Anche qui roba da film trash degli 70’ e 80’. Non aspettatevi doppi sensi sottili o ermetici. Come diceva la Gialappa’s band, commentando i testi dell’agghiacciante cantore dei mostri, Donato Mitola (perso tra vampiri e bordelli, licantropi e squillo obese) sono “tutti sensi unici”. Grasse risate insomma.

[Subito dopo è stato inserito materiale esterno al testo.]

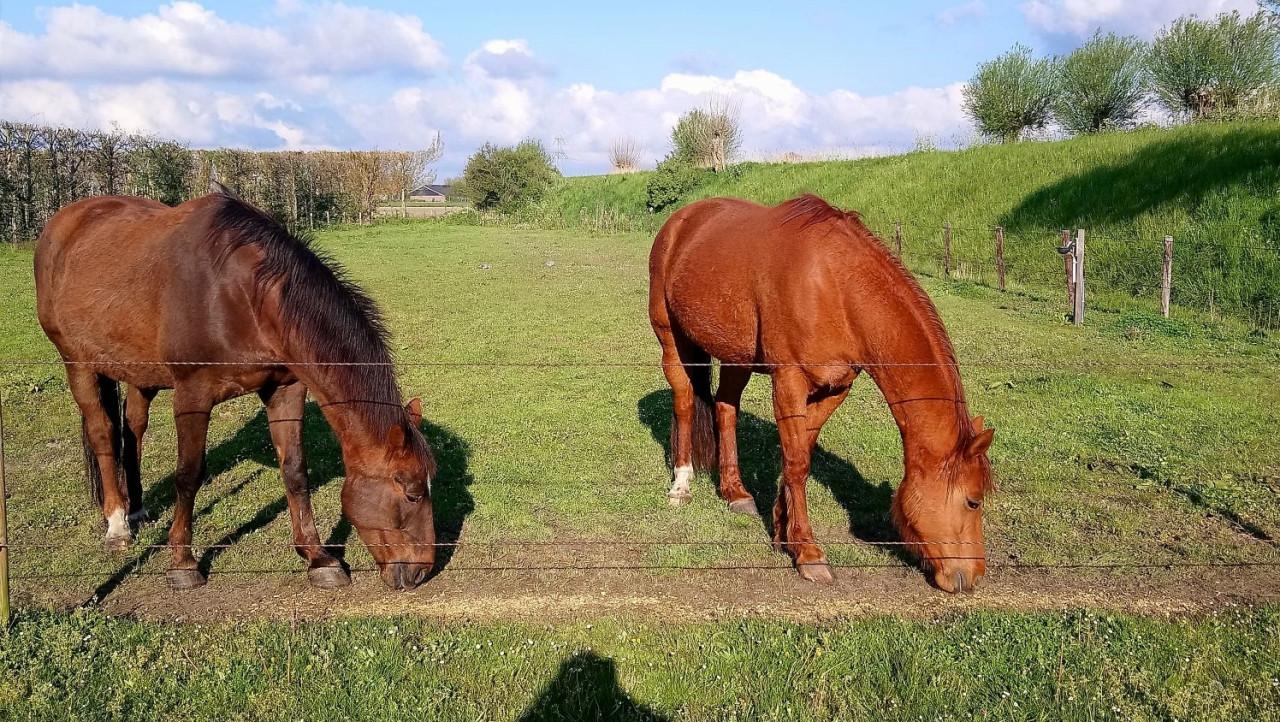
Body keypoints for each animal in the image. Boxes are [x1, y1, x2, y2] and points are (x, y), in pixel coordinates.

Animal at [34, 190, 437, 591]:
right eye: (412, 493)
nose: (422, 570)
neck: (242, 295)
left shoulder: (285, 389)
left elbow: (295, 471)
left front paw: (319, 558)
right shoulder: (192, 395)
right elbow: (188, 474)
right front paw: (183, 563)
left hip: (139, 373)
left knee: (133, 428)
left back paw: (137, 509)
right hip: (77, 364)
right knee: (103, 433)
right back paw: (118, 525)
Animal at [648, 195, 994, 593]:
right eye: (973, 502)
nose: (972, 577)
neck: (835, 285)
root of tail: (680, 221)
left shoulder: (835, 388)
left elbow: (800, 454)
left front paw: (782, 530)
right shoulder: (788, 382)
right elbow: (797, 463)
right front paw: (809, 553)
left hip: (737, 355)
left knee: (725, 407)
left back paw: (736, 492)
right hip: (671, 340)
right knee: (685, 402)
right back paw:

Quelle che oramai cerchiamo col lanternino su You Tube, visto che anche in questo caso i tempi sono cambiati e come sempre in peggio.
Rimangono le riflessioni dell’autore su alcuni temi che gli sono stati sempre a cuore.
Le occasioni mancate, gli anni che passano lasciando vuoti incolmabili, la disperata ricerca di un amore sincero e corrisposto o in mancanza di un rapporto amoroso che sia breve ma intenso, il riscatto sociale che mai arriva, l’amata/temuta/decantata morte come la fine di ogni tormento interiore o fatica esteriore.
E poi c’è sempre il mitico Vergy, il Bukowski dell’Emilia Romagna, Claudio, l’ultimo eroe romantico e disilluso, il cinico e ingestibile Gabriele che diventa anche scrittore ( altro paradosso su cui ragionare) che sembra uscito dal film “Trainspotting” e una galleria di personaggi vecchi e nuovi tra “La Settimana bianca” di Mariano Laurenti e “Quella Villa accanto al Cimitero” di Lucio Fulci.
Tra romanticismo degli ultimi e consapevolezza assoluta del male (soprannaturale), tra spavalderia da bullo di provincia e legami forti e sinceri che vanno al di là di frasi a effetto o gesti oltremodo teatrali che tanta letteratura “alta” ci dispensa a piene mani nelle librerie sempre più vuote, “Il 36°Giusto” vince la sua scommessa più grande:
confermare il suo autore come penna ancor fresca e sincera e soprattutto avvinghiare il lettore fino all’ultima pagina. Tutto è bene quel che finisce bene.
Vergnani è qui per rimanere e narrare ancora le sue terribili (ma così comuni) storie.
E qui al Mondo di Edu abbiamo già l’idea balorda ma convinta di incoronare “Il 36° Giusto” come il romanzo del 2010. E ne abbiamo ben donde.